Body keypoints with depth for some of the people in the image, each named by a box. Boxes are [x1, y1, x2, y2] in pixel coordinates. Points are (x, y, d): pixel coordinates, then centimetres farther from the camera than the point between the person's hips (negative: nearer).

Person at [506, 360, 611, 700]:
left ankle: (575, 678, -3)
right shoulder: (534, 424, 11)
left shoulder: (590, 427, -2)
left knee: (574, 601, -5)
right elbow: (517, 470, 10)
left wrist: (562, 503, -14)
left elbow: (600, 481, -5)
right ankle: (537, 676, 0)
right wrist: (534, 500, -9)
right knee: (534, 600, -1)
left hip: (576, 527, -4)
+===+
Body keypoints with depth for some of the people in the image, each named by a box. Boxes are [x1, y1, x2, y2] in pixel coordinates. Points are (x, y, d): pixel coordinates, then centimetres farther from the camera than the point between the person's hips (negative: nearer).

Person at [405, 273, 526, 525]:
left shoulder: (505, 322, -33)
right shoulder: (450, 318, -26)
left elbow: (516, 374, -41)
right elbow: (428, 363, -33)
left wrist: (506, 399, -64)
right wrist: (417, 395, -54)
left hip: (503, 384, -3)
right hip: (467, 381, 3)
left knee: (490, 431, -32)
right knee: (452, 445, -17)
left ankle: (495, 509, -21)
+===+
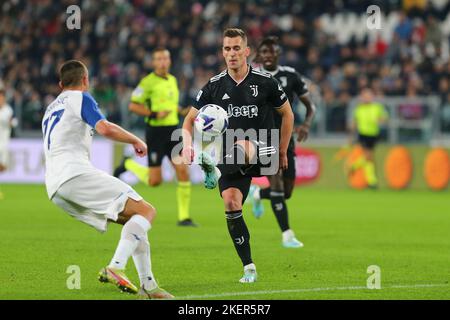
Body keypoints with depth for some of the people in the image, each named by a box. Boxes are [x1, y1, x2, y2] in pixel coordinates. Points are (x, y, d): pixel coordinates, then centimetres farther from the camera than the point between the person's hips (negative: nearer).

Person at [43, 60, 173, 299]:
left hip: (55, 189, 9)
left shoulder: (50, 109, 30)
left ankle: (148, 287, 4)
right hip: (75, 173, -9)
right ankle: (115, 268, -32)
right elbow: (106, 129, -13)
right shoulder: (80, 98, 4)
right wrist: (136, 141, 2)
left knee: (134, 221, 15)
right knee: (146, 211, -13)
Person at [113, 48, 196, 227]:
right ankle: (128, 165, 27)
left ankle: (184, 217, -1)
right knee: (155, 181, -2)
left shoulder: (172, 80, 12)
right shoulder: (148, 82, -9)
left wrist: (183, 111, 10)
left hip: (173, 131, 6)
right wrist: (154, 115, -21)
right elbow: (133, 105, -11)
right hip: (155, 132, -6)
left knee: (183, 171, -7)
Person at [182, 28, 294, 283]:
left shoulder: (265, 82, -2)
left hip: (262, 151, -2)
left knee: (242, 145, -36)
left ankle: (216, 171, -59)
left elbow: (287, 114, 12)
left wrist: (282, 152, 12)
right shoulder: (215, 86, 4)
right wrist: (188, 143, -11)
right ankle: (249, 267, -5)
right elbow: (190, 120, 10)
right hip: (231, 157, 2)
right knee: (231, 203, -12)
+===+
EXERCISE ▸
Please return only the lines above, starting at the line that has "right shoulder: (534, 424, 11)" and ending at the line that has "left hip: (576, 527, -4)", keeping both and leaving each one unchanged.

REPLY ▸
right shoulder: (534, 424, 11)
left shoulder: (590, 427, -2)
left knee: (574, 601, -5)
right elbow: (517, 470, 10)
left wrist: (562, 503, -14)
left elbow: (600, 481, -5)
right ankle: (537, 676, 0)
right wrist: (534, 500, -9)
right knee: (534, 600, -1)
left hip: (576, 527, -4)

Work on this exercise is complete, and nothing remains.